Сегодня встреча началась с того, что он, протиснувшись в дверь, сел на стул, достал из портфеля книгу и сказал, что у меня приятная комнатенка. "Мой уголок мне никогда не тесен", – напомнил я. "Куда девались эти пошлые довоенные песни, на которых мы выросли?" – сказал он и тут же вынул молодогвардейскую брошюрку со стихами Эдуарда Асадова. Поразился их 600-тысячному тиражу. "Моя в этой же серии вышла тиражом в 125 тысяч". Прочитал первые четыре строки и стал возмущаться их языком, отсутствием мысли, пошлостью.
Рассказал об одной культурной знакомой даме, которая в восторге от стихов Асадова, и заговорил о неразвитости, грубости вкуса толпы, среднего слоя. "Толпа это страшное дело! Для нее даже Евтушенко, Рождественский слишком сложны. Если бы Асадов был еще пошлее и бездарней, он был бы еще популярней. Пошлость вкуса толпы особенно видна в кино".
К покойному Асадову я еще вернусь, но уже здесь скажу, что Винокуров шибко не любил Евтушенко. Причины не знаю. 30 января и 9 февраля 1991 года о его книгах "Точка опоры" и "Политика – привилегия всех", а также в ответ на его наглую, с ложью о Шолохове статью "Фехтование с навозной кучей" в "Литературке" я напечатал в "Советской России", выходившей тогда почти двухмиллионным тиражом, статьи "Дайте точку опоры!" и "Грянул гром не из тучи" (они вошла в мою книгу "Окаянные годы", 1997). Не помню, как Винокуров об этом узнал, позвонил мне и попросил прислать газеты. Я обещал, но промешкал. Он опять позвонил. Я послал. Думал, что статьи убийственные, но Женя прочитал и сказал: "Слишком мягко, о нем надо писать беспощадно".
Разговор перешел на цензуру. Я сказал, что Солженицын в письме накануне съезда писателей в 200 адресов, которое прислал и мне, выступил против всякой цензуры вообще. Я процитировал на память: "…этот пережиток Средневековья доволакивает свои мафусаиловы сроки до наших дней". И посмеялся над вычурной напыщенностью этих слов.

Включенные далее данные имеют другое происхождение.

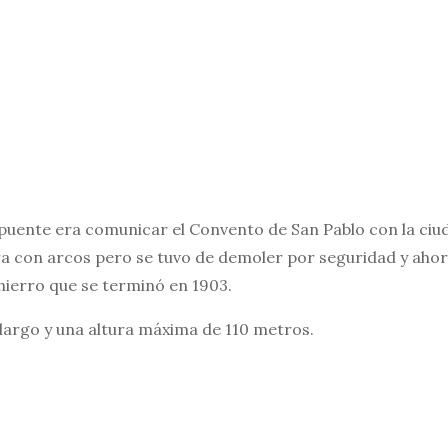
 puente era comunicar el Convento de San Pablo con la ciu
dra con arcos pero se tuvo de demoler por seguridad y ah
hierro que se terminó en 1903.
largo y una altura máxima de 110 metros.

– Это значит, – сказал Женя. – Солженицын не мыслит государственно. Вот Шульгин – он кивнул на книгу, – был государственник. Наша беда не в цензуре, а в том, что у нас нет ее. Цензура – это Гончаров, Тютчев, Аксаков, Константин Леонтьев. Цензор должен в огромном кабинете сидеть в мундире, всюду гербы. А у нас цензорами работают выпускники литфаков. Требовать отмены цензуры это все равно, что требовать ликвидации милиции. В Западной Германии очень строгая цензура, очень строга католическая цензура, и она права. Будьте добры творите искусство без того, чтобы показывать половые органы. На Западе реклама показывает фотографии обнаженных женщин, но на нужных местах – плашки. Ведь если отменить цензуру, тебя кто угодно оклевещет, будут проповедовать гомосексуализм и т.д. Дай волю таким, как Евтушенко и Вознесенский, они ведь ради успеха штаны будут на эстраде снимать. Ведь людей бездарных, клеветников больше, чем настоящих писателей. Ныне век сенсаций. И в погоне за ней будут стремиться переплюнуть друг друга.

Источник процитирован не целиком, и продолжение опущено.